Police declined to say whether Friday’s homicide was committed in a manner similar to other deaths.

Hussain’s brother-in-law, Ehsan Shahalami, told CNN the 25-year-old fled Pakistan as a refugee in 2015 and became a US citizen last month.

“He was the most generous, kind, generous, patient, down-to-earth person I have ever met,” Shahalami said. “He was very hardworking. He shared everything he did with his family back home.

Mohammad Ahmadi, 62, was killed near his family's halal market in November 2021.
Mohammad Ahmadi, 62, was killed near his family’s halal market in November 2021.
Handout

Hussain started his own trucking business this year and planned to bring his wife over from Pakistan and buy property in Virginia.

Tahir Gauba, spokesperson for the Islamic Center of New Mexico, told CNN that several hours before his death, Hussain attended the funerals of two of the shooting victims – Muhammed Afzaal Hussain and Aftab Hussein.

“He stopped to say, ‘Hey, what’s going on?’ He was worried.
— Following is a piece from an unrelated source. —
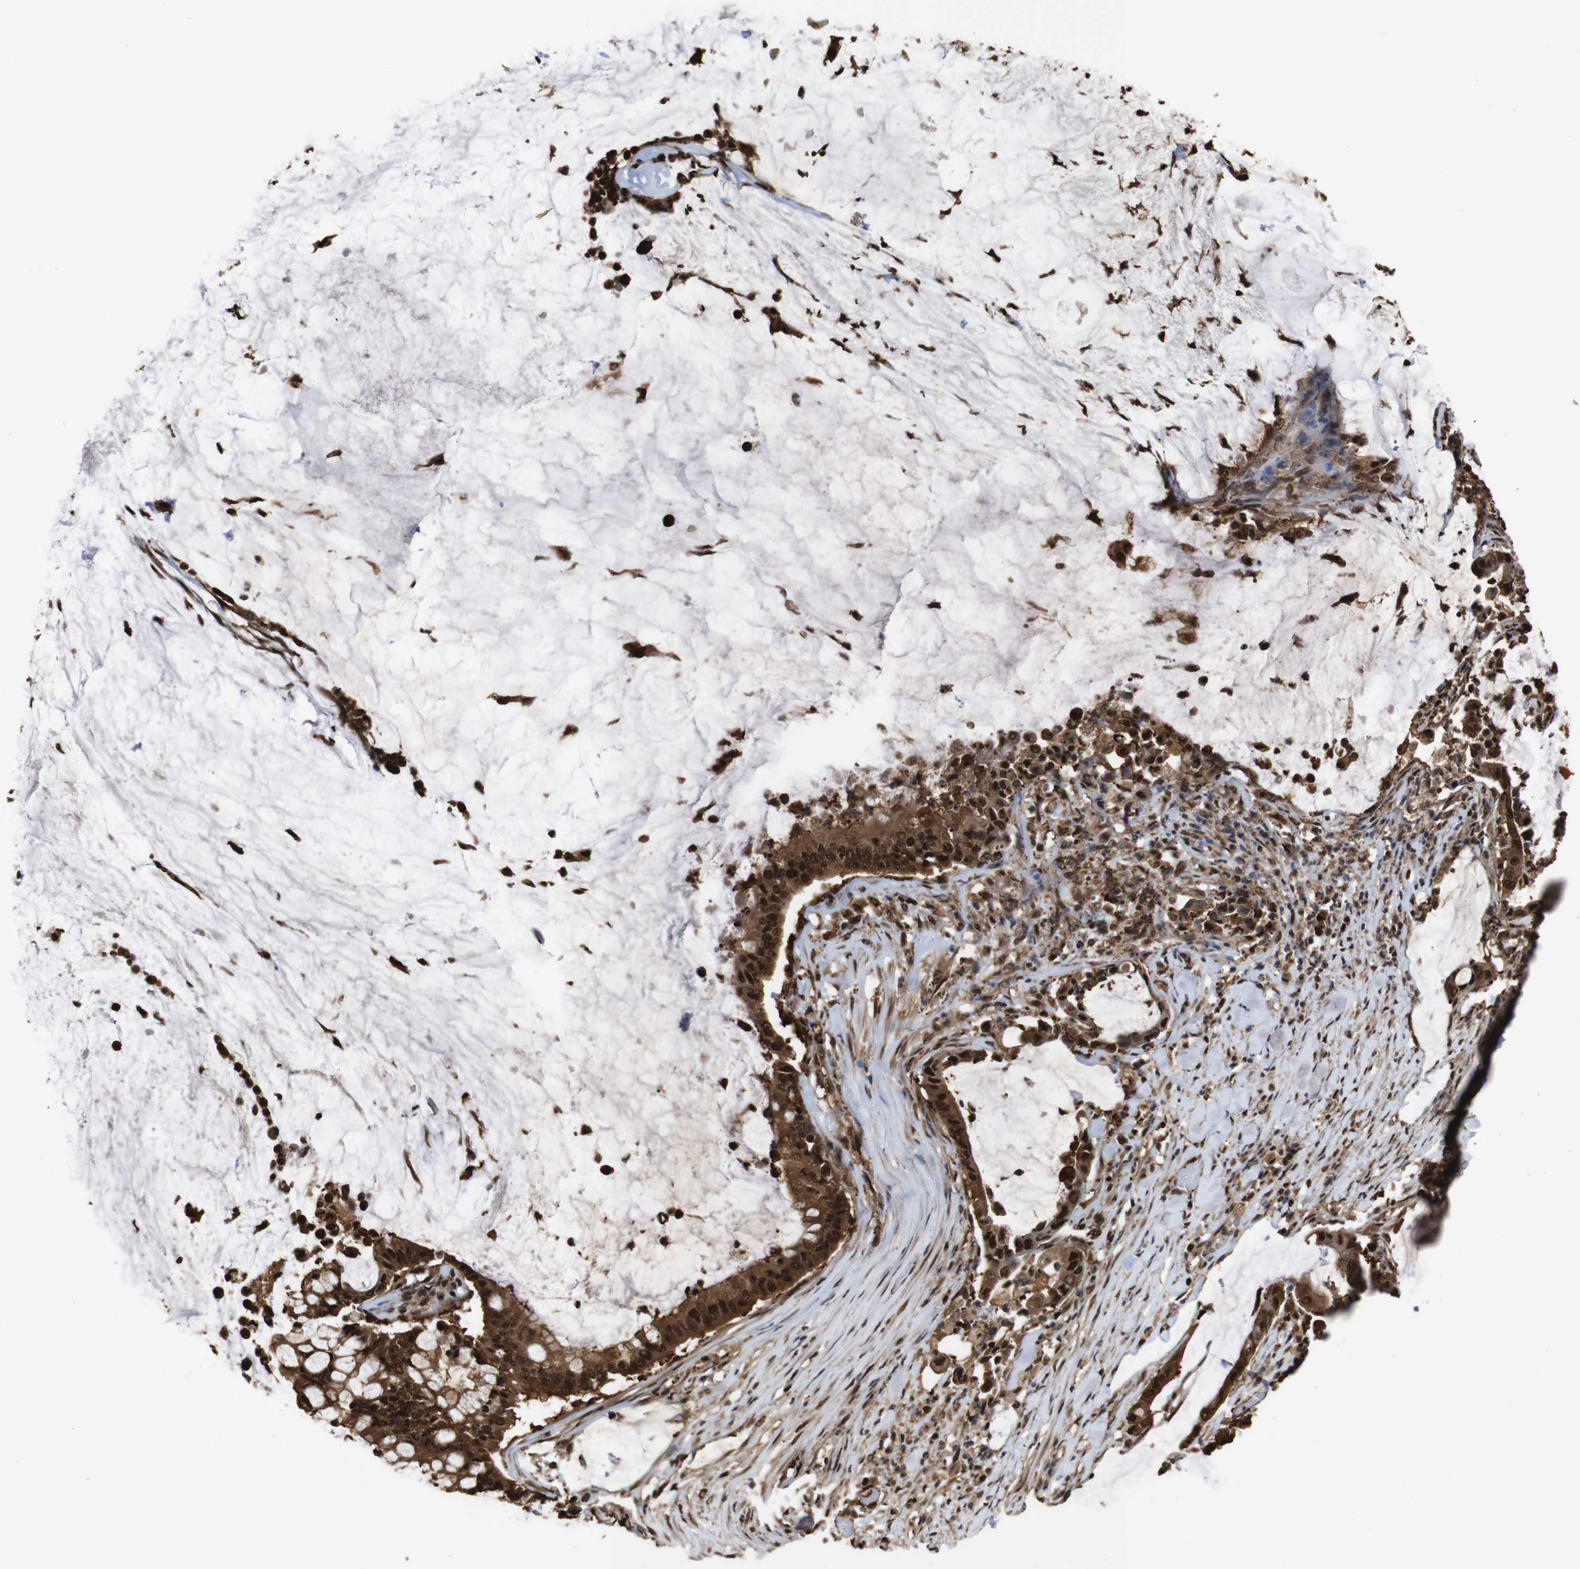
{"staining": {"intensity": "strong", "quantity": ">75%", "location": "cytoplasmic/membranous,nuclear"}, "tissue": "pancreatic cancer", "cell_type": "Tumor cells", "image_type": "cancer", "snomed": [{"axis": "morphology", "description": "Adenocarcinoma, NOS"}, {"axis": "topography", "description": "Pancreas"}], "caption": "The image displays a brown stain indicating the presence of a protein in the cytoplasmic/membranous and nuclear of tumor cells in pancreatic cancer.", "gene": "VCP", "patient": {"sex": "male", "age": 41}}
I told him to be careful,” Gauba said.

Authorities said they could not yet say whether the shootings were hate crimes until they identified a suspect and could determine a motive.

On Friday, Altaf Hussein mourns at the grave of his brother Aftab Hussein at Fairview Memorial Park in Albuquerque.
On Friday, Altaf Hussein mourns at the grave of his brother Aftab Hussein at Fairview Memorial Park in Albuquerque.
PA

Ahmad Assed, president of the Islamic Center of New Mexico, described Albuquerque’s tight-knit Muslim community as feeling “incredibly terrified” following the killings.
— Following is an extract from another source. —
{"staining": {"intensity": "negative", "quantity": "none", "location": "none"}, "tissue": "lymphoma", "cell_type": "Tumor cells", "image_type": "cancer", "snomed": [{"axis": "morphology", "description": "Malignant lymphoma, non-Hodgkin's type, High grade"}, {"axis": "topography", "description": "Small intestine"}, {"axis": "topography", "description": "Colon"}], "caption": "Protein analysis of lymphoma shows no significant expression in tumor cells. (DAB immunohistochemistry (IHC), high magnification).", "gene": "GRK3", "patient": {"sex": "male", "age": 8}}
“Some people want to leave the state until this thing is over,” Assed told CNN, adding that Muslim businesses were closing early and young people were staying home out of fear.

“We will bring this person or these people to justice,” Gov. Michelle Lujan Grisham said Sunday.

President Biden also condemned the killings in Albuquerque.

“I am angry and saddened by the horrific murders of four Muslim men in Albuquerque,” ​​Biden tweeted Sunday. “As we await a full investigation, my prayers are with the families of the victims and my administration stands firmly with the Muslim community.

“These hateful attacks have no place in America.”